(Description nicked from B&N.com.)
“Six days ago, astronaut Mark Watney became one of the first people to walk on Mars.
Now, he’s sure he’ll be the first person to die there.
After a dust storm nearly kills him and forces his crew to evacuate while thinking him dead, Mark finds himself stranded and completely alone with no way to even signal Earth that he’s alive—and even if he could get word out, his supplies would be gone long before a rescue could arrive.
Chances are, though, he won’t have time to starve to death. The damaged machinery, unforgiving environment, or plain-old “human error” are much more likely to kill him first.
But Mark isn’t ready to give up yet. Drawing on his ingenuity, his engineering skills—and a relentless, dogged refusal to quit—he steadfastly confronts one seemingly insurmountable obstacle after the next. Will his resourcefulness be enough to overcome the impossible odds against him?”
I picked up this book on a recommendation from a friend. As a note, I don’t usually read a lot of hard science fiction, although I do enjoy science in general. I think it’s more that I don’t like when the plot hangs on technology. In this case, there’s a lot of gadgetry and clever manipulation of scientific principles, but the real story hinges on Mark’s ingenuity in figuring out how to leverage his circumstances in his favor.
Now, this does mean that the narration often strays into (or at least comes perilously close to) the “As You Know” trope. The majority of the novel consists of Mark’s log entries during his stay on Mars, and he spends a lot of time explaining what he’s doing, both in scientific jargon and simpler layman’s terms. The folks on the ground trying to help Mark get home have lots of meetings where they do something similar. It’s a little jarring, but the author does provide a rationalization: Mark is keeping the logs for public consumption, figuring that whether he lives or dies, he should leave a complete record of what happened; the NASA people come from fairly specialized backgrounds and often must share information with others who aren’t knowledgeable in that area.
I will say this, though—the science is fascinating. This is basically Robinson Crusoe in space, but with the main character adrift in an environment that’s infinitely more hostile than any desert island.

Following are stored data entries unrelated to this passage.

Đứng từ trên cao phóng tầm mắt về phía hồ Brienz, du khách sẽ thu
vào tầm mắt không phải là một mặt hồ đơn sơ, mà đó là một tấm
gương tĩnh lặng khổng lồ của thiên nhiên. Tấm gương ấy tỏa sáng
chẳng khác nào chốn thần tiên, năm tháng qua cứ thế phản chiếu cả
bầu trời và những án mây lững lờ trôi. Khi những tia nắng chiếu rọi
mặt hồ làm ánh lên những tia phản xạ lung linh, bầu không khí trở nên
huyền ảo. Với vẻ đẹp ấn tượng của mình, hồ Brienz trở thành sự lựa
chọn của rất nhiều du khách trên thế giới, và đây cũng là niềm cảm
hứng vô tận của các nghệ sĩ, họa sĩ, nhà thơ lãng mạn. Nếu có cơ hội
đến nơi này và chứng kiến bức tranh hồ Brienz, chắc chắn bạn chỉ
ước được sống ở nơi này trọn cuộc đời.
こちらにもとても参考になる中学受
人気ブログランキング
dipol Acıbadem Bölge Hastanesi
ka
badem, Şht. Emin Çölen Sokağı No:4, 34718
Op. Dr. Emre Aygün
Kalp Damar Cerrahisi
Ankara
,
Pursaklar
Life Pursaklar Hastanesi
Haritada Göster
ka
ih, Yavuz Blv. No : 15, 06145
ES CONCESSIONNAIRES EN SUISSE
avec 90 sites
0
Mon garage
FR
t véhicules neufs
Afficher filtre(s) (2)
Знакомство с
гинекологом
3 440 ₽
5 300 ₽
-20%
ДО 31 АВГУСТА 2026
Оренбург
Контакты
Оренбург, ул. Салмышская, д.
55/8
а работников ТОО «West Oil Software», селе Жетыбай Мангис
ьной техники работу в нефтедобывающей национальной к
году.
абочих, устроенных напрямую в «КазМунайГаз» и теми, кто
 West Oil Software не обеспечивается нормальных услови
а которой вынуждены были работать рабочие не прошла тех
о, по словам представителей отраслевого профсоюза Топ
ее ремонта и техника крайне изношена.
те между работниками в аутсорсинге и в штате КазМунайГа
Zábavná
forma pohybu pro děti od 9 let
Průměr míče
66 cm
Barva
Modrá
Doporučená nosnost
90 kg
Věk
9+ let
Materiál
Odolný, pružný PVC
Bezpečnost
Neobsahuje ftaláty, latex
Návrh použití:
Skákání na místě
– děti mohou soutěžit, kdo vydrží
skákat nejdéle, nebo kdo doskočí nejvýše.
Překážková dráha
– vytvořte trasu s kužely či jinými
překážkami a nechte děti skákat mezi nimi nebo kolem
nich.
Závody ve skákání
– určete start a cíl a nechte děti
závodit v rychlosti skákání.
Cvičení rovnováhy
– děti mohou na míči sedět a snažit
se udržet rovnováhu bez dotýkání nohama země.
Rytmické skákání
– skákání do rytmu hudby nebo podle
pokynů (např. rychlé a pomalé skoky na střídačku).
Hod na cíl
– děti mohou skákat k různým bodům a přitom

I don’t think that anybody reading this book will have any doubt that Mark will eventually be rescued. The fun lies in the how of the event. We get to see crop growing in an enclosed environment, use of radioactive materials, exploding chemicals, messages spelled out with rocks, and epic cross country treks. You can’t go for too long without reading about some catastrophe that requires Mark’s boundless creativity.

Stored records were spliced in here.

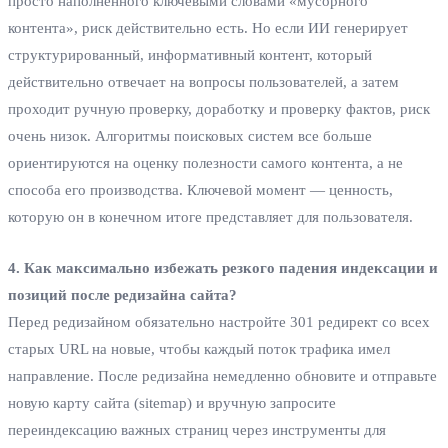
просто наполненного ключевыми словами «мусорного
контента», риск действительно есть. Но если ИИ генерирует
структурированный, информативный контент, который
действительно отвечает на вопросы пользователей, а затем
проходит ручную проверку, доработку и проверку фактов, риск
очень низок. Алгоритмы поисковых систем все больше
ориентируются на оценку полезности самого контента, а не
способа его производства. Ключевой момент — ценность,
которую он в конечном итоге представляет для пользователя.
4. Как максимально избежать резкого падения индексации и
позиций после редизайна сайта?
Перед редизайном обязательно настройте 301 редирект со всех
старых URL на новые, чтобы каждый поток трафика имел
направление. После редизайна немедленно обновите и отправьте
новую карту сайта (sitemap) и вручную запросите
переиндексацию важных страниц через инструменты для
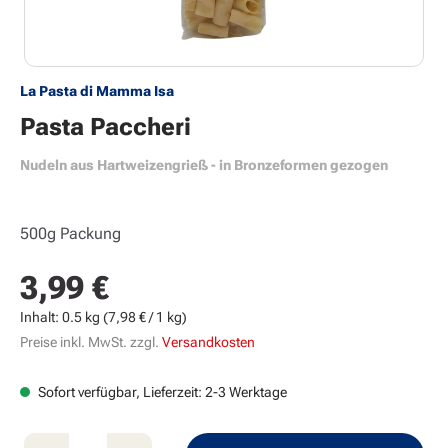
La Pasta di Mamma Isa
Pasta Paccheri
Nudeln aus Hartweizengrieß - in Bronzeformen gezogen
500g Packung
3,99 €
Regulärer Preis:
Inhalt:
0.5 kg
(7,98 € / 1 kg)
Preise inkl. MwSt. zzgl.
Versandkosten
Sofort verfügbar, Lieferzeit: 2-3 Werktage
Produkt Anzahl: Gib den gewünschten Wert e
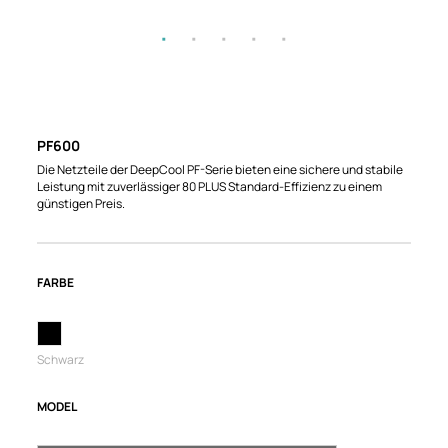
PF600
Die Netzteile der DeepCool PF-Serie bieten eine sichere und stabile
Leistung mit zuverlässiger 80 PLUS Standard-Effizienz zu einem
günstigen Preis.
FARBE
Schwarz
MODEL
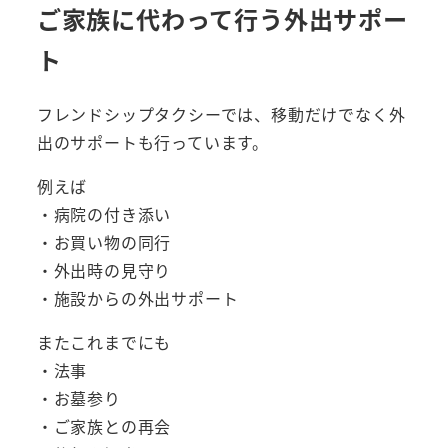
ご家族に代わって行う外出サポー
ト
フレンドシップタクシーでは、移動だけでなく外
出のサポートも行っています。
例えば
・病院の付き添い
・お買い物の同行
・外出時の見守り
・施設からの外出サポート
またこれまでにも
・法事
・お墓参り
・ご家族との再会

I am going to call the author out on one mistake, however—and it’s a mistake that should not have been made with a character who is a botanist. In one scene, Mark is shown eating raw potatoes. This is a huge no-no, as raw potatoes are indigestible (and much is made of how much caloric intake he needs per day) and, depending on how long they’ve had to grow, mildly toxic. I can’t see someone well-versed in plant life and farm crops being so silly as to eat something that won’t help him survive.
Aside from this, the science seems accurate and is definitely engrossing. I read this book right after finishing a couple of other non-fiction titles, so it provided a good transition back to fiction. All this science does a good job of supporting the narrative and giving Mark plenty of believable ways to survive in Mars’s hostile environment. And one other note: there’s lots of humor here as well. No stuffy NASA-approved dialogues for Mark! He’s crass and honest and highly amusing, even while struggling for his life.
The Martian is a great book on space exploration, and would be ideal for getting your science-loving friends into reading science fiction. I hope Weir writes another novel, because I enjoyed this one and would like to see more.